Perché
in fondo la politica ha una logica e la data del 27 gennaio, giorno
della relazione in Aula sulla giustizia non è Cigno nero, ma un
appuntamento già noto la settimana scorsa, quando il governo ha
incassato una fiducia piccola. E, nell’euforia collettiva ha affogato
l’elementare previsione che i numeri non sarebbero stati sufficienti a
superare il primo scoglio su Bonafede. Dunque Conte si dimette, anzi è
costretto a dimettersi, cedendo al pressing di quanti, tra Pd e Cinque
stelle, suggeriscono di “non cadere in Aula” perché logica vuole che se
uno cade in Aula, poi difficilmente può giocarsi il “reincarico” per la
formazione di un nuovo governo. E già questo archivia tutte le
chiacchiere sul voto, disvelando la strumentalità con cui veniva evocato
con l’intento di spaventare i parlamentari inducendoli a sostenere il
governo in nome della tutela delle poltrone.
Finisce
un film: l’ossessiva, testarda, eterna ricerca di blindare l’assetto
esistente protrattosi, con un governo immobile, fino a quota 86mila
morti. E da domani inizia un altro film: dimissioni, consultazioni,
percorso che porterà alla formazione di un altro governo. È,
oggettivamente, una vittoria tattica di Renzi, di cui è stata celebrata
una frettolosa uscita di scena, che – giusto o sbagliato che sia, ognuno
ha il suo giudizio – ha portato tutti sul terreno da lui voluto di una
crisi formale, per discutere di nuovi assetti. E qui c’è un dato
politico per nulla irrilevante. Perché quella che si apre con le
dimissioni di Conte non è una “crisi pilotata”, di una maggioranza che è
tale, dove una forza politica chiede una “svolta”, un “cambio di
passo”, un “nuovo programma” (chiamatelo come volete”) e un nuovo
assetto. E lì arriva. È una crisi in cui i “piloti” hanno già
deragliato, e una maggioranza che tale non è cerca di consolidarsi
proprio nella crisi.
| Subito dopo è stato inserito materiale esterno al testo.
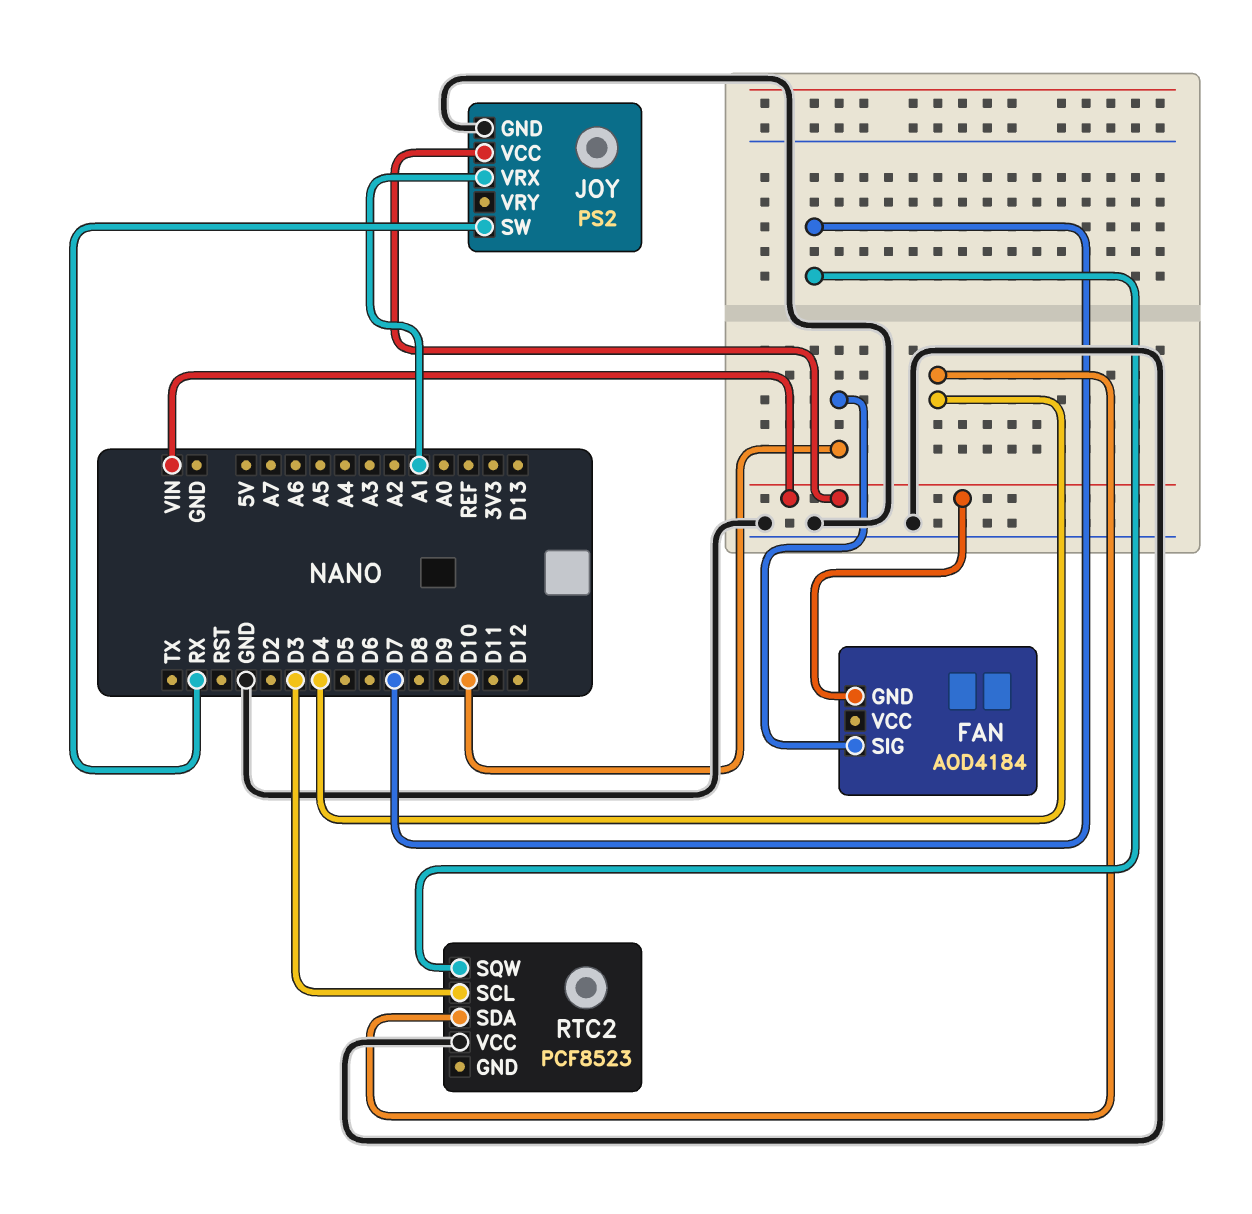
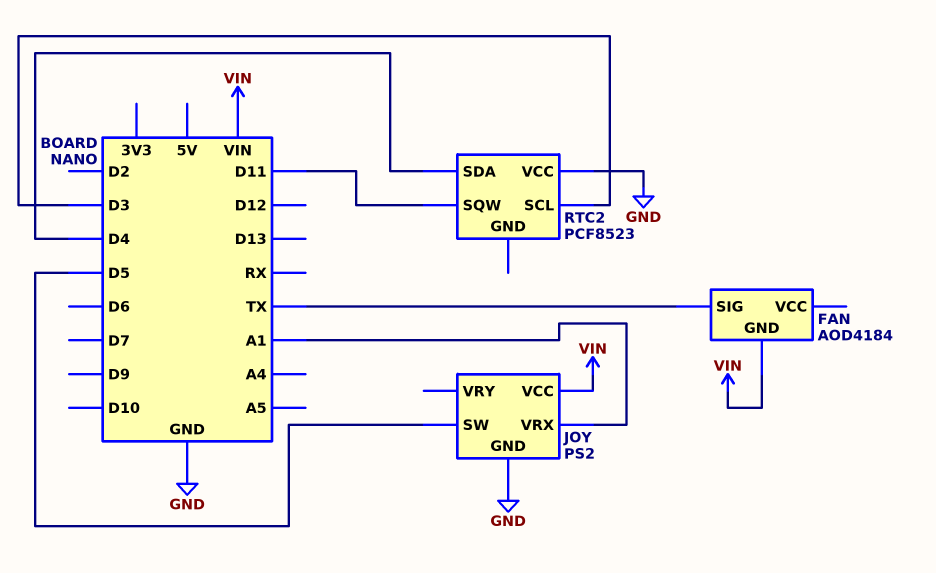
FAN pin SIG: D10 -> TX
JOY pin SW: RX -> D5
RTC2 pin SQW: D7 -> D11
L’idea con cui si entra alle consultazioni è quella
di arrivare a un “Conte ter”: Conte si dimette, Pd, Cinque Stelle, Leu
indicano il suo nome per un nuovo governo, il premier uscente ottiene un
reincarico e nel frattempo si appalesa un gruppo di responsabili
disponibile a sostenerlo, il che dovrebbe portare alla nascita di un
nuovo governo, magari anche con Renzi, ma non più in una posizione
determinate.
Queste le intenzioni. Il
problema però è che tra le dimissioni e l’eventuale reincarico ci sono
di mezzo le consultazioni e cioè un quadro nuovo in cui in cui agiscono
più attori. Il primo attore è proprio il gruppo che dovrebbe nascere, di
cui va innanzitutto verificata la consistenza numerica e la
compatibilità politica con l’appello alla nazione che Conte farà nel
tentativo di allargare il suo sostegno parlamentare. La formula che
userà è “governo di salvezza nazionale”, per favorire l’avvicinamento di
quei pezzi di centrodestra, dall’Udc al gruppo Cambiamo di Giovanni
Toti, il che non è un dettaglio in termini politici, perché ha come
conseguenza una revisione di politiche e di assetti. Ad esempio, in un
governo del genere, può rimanere al suo posto il ministro Bonafede?
Purtroppo la relazione sulla giustizia non è come Autostrade o gli altri
dossier di cui si è celebrata l’arte del rinvio. Prima o poi dovrà
andare in Aula. E dunque la crisi si gioca anche su un terreno delicato e
dirompente come la prescrizione, proprio quello su cui era iniziata un
anno fa prima dell’emergenza, quando il governo era sul punto di cadere.